Thursday, January 12, 2012

Should the Times Be A Truth Vigilante?



That's the question Arthur Brisbane, the New York Times public editor posed today. It has to do with the responsibilities reporters might or might not have to correct statements that they know to be untrue.

Brisbane puts it like this:
I’m looking for reader input on whether and when New York Times news reporters should challenge “facts” that are asserted by newsmakers they write about.

One example mentioned recently by a reader: As cited in an Adam Liptak article on the Supreme Court, a court spokeswoman said Clarence Thomas had “misunderstood” a financial disclosure form when he failed to report his wife’s earnings from the Heritage Foundation. The reader thought it not likely that Mr. Thomas “misunderstood,” and instead that he simply chose not to report the information.

Another example: on the campaign trail, Mitt Romney often says President Obama has made speeches “apologizing for America,” a phrase to which Paul Krugman objected in a December 23 column arguing that politics has advanced to the “post-truth” stage.
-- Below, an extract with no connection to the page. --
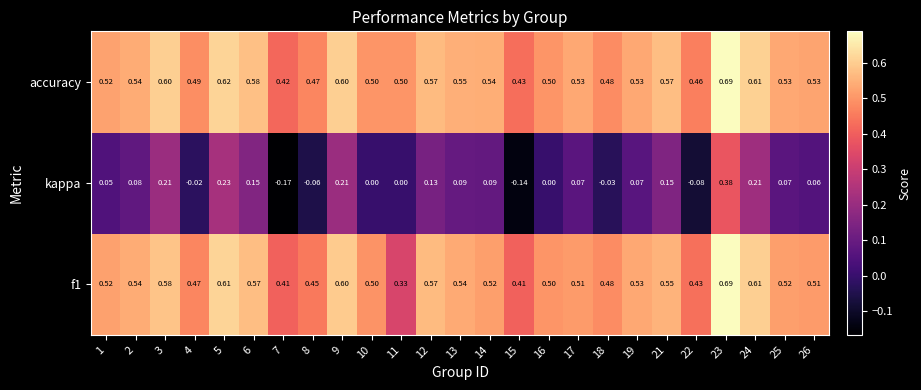

Which series has the widest spread of values?

kappa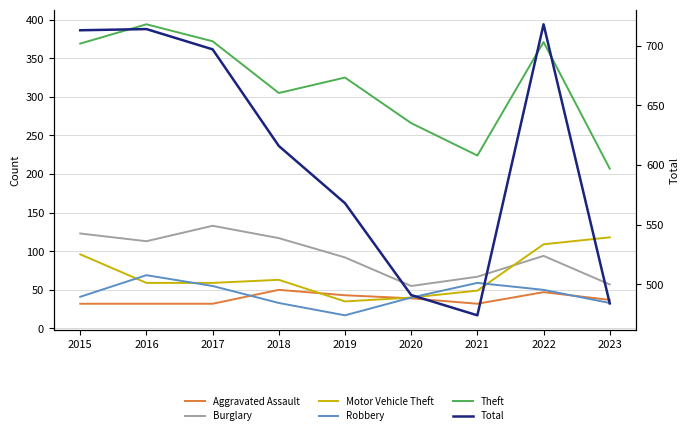

The value of Total at 2021 is 751. True or false?

False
As an Op-Ed columnist, Mr. Krugman clearly has the freedom to call out what he thinks is a lie. My question for readers is: should news reporters do the same?
Nah. Just insert a disclaimer in cat-sized letters on top of any article you publish. My suggestion:

Dear Reader,

Nothing you read here has been checked for truthfulness.

Love&kisses,
NYT

That should get you off the hook. If some things have actually been checked, then you can add a list of them in the disclaimer, together with their truth-or-false values.

I'm not completely joking when I make that proposal. The reason is simple:

Many readers clearly still believe that something published in the NYT that looks like a fact indeed is a fact. A disclaimer would take care of that belief.

But if we wish to do something more complicated, how about using the old [sic] to denote a presumably factual statement that is well known to be false? That could be inserted into quotes and such.